Multiset - Formal Definition

Formal Definition

Within set theory, a multiset may be formally defined as a 2-tuple(A, m) where A is some set and m : A → N_≥1 is a function from A to the set N_≥1 = {1, 2, 3, ...} of positive natural numbers. The set A is called the underlying set of elements. For each a in A the multiplicity (that is, number of occurrences) of a is the number m(a). If a universe U in which the elements of A must live is specified, the definition can be simplified to just a multiplicity function m_U : U → N from U to the set N = {0, 1, 2, 3, ...} of natural numbers, obtained by extending m to U with values 0 for each element not in A. This extended multiplicity function is the multiplicity function called 1_A below. Like any function, the function m may be defined as its graph: the set of ordered pairs { (a, m(a)) : a in A }. With these definitions the multiset written as { a, a, b } is defined as ({ a, b },{ (a, 2), (b, 1) }), and the multiset { a, b } is defined as ({ a, b },{ (a, 1), (b, 1) }).

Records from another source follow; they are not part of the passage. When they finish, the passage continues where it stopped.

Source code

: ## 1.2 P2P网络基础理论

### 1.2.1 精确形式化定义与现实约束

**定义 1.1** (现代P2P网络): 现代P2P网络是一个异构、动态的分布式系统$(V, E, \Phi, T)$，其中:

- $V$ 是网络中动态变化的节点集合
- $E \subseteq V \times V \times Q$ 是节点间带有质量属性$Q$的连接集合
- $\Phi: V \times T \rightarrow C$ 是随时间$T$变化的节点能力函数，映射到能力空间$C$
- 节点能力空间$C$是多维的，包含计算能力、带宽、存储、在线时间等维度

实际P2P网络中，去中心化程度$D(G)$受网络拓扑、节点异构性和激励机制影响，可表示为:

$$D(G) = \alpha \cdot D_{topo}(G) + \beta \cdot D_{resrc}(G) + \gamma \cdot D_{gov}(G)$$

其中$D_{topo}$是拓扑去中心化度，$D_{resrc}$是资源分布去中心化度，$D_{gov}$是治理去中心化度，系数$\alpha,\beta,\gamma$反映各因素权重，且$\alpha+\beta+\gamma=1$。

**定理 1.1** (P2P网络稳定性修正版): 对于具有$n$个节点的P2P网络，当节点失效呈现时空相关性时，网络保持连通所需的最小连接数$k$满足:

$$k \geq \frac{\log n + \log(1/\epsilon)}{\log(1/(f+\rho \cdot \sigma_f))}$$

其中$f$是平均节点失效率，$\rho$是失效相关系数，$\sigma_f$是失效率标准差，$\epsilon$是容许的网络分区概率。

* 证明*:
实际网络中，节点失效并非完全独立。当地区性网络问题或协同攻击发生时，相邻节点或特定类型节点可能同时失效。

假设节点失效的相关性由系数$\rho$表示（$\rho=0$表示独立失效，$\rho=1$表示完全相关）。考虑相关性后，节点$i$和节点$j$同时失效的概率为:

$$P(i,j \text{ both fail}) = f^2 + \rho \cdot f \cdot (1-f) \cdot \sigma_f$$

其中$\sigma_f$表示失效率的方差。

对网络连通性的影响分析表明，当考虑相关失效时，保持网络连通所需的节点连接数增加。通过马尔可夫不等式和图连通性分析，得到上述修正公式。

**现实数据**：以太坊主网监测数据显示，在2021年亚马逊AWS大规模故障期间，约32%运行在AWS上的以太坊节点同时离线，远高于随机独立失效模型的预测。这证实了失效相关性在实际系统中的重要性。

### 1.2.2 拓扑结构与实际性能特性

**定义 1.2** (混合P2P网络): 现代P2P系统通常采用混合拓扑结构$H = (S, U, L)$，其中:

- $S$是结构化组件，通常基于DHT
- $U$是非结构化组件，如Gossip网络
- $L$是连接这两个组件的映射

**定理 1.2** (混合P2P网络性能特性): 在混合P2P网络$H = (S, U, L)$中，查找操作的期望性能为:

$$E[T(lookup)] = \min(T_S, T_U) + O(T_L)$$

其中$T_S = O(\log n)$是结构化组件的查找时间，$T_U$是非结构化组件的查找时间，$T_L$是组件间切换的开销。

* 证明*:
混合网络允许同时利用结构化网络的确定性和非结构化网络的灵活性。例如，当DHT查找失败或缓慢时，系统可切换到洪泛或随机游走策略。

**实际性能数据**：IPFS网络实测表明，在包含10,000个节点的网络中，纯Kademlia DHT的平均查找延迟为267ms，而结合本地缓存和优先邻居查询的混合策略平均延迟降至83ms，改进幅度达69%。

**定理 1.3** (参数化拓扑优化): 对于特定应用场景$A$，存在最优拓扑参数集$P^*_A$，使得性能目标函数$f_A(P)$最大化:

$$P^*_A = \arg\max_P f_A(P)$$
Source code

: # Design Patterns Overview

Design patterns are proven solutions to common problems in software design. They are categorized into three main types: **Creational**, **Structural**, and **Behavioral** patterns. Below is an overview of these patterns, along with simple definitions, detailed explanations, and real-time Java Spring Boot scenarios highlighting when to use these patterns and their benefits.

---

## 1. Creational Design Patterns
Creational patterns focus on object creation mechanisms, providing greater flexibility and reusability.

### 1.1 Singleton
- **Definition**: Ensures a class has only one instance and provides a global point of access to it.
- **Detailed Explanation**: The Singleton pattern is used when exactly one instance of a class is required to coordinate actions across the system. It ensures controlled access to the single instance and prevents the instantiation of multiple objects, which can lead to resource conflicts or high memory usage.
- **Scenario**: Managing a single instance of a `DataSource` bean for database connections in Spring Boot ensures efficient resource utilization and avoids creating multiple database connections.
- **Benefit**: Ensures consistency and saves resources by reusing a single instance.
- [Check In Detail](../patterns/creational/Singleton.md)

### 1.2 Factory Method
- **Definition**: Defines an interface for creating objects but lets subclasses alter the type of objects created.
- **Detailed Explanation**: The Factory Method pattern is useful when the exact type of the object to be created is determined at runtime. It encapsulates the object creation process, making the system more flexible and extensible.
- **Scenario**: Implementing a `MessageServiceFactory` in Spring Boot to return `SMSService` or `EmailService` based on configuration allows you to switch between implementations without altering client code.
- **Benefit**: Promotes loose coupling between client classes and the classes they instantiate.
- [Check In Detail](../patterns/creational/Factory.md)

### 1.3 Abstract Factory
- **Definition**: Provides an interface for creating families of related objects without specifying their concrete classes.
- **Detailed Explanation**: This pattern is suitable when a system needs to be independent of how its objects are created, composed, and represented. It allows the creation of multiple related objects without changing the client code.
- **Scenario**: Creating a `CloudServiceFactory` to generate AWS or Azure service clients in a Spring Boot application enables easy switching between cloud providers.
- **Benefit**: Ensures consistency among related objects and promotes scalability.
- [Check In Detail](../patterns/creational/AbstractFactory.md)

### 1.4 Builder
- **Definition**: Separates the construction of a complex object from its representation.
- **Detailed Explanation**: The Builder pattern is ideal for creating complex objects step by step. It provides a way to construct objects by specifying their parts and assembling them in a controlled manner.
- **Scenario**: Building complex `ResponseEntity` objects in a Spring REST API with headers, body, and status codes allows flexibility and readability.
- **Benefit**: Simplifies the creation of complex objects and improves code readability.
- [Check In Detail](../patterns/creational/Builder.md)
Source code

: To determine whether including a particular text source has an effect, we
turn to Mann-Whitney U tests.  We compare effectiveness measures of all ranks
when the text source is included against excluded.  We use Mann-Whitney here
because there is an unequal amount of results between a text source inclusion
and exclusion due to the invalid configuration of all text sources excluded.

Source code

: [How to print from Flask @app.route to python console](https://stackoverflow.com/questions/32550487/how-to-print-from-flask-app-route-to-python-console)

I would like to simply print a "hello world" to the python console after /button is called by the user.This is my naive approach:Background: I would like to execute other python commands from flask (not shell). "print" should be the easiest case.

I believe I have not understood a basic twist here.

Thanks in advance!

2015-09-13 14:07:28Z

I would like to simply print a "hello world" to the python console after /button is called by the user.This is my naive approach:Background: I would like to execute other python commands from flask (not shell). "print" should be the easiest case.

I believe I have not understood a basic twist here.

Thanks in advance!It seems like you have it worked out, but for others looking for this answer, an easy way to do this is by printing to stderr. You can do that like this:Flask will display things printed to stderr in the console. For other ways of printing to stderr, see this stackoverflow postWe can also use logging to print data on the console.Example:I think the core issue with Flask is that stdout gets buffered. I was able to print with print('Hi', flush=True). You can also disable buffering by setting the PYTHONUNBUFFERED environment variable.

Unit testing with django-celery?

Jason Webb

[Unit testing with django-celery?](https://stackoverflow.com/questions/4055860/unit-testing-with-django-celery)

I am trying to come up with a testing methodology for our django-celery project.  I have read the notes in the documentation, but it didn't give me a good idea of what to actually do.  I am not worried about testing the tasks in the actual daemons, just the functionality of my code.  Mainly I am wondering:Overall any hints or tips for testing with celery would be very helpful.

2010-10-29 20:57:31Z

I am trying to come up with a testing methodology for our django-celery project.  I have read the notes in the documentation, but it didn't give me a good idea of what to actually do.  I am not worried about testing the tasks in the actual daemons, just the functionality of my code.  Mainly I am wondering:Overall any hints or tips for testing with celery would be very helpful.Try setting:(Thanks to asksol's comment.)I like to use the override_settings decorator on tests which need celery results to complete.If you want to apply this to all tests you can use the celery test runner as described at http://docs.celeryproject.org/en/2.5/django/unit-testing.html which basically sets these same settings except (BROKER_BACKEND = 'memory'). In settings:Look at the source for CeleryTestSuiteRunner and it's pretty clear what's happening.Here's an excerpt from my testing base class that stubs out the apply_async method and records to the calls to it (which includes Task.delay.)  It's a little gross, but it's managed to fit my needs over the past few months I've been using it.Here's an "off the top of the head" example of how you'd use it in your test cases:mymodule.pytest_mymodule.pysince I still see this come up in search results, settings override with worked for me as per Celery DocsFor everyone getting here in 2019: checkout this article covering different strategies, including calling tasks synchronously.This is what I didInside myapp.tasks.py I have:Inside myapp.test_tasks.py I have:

The concept of a multiset is a generalization of the concept of a set. A multiset corresponds to an ordinary set if the multiplicity of every element is one (as opposed to some larger natural number). An indexed family, ( a_i ), where i is in some index-set, may define a multiset, sometimes written { a_i }, in which the multiplicity of any element x is the number of indices i such that a_i = x. The condition for this to be possible is that no element occurs infinitely many times in the family: even in an infinite multiset, the multiplicities must be finite numbers.

It is possible to extend the definition of a multiset by allowing multiplicities of individual elements to be infinite cardinals instead of natural numbers. Not all properties carry over to this generalization however, and this article uses the definition above, with finite multiplicities.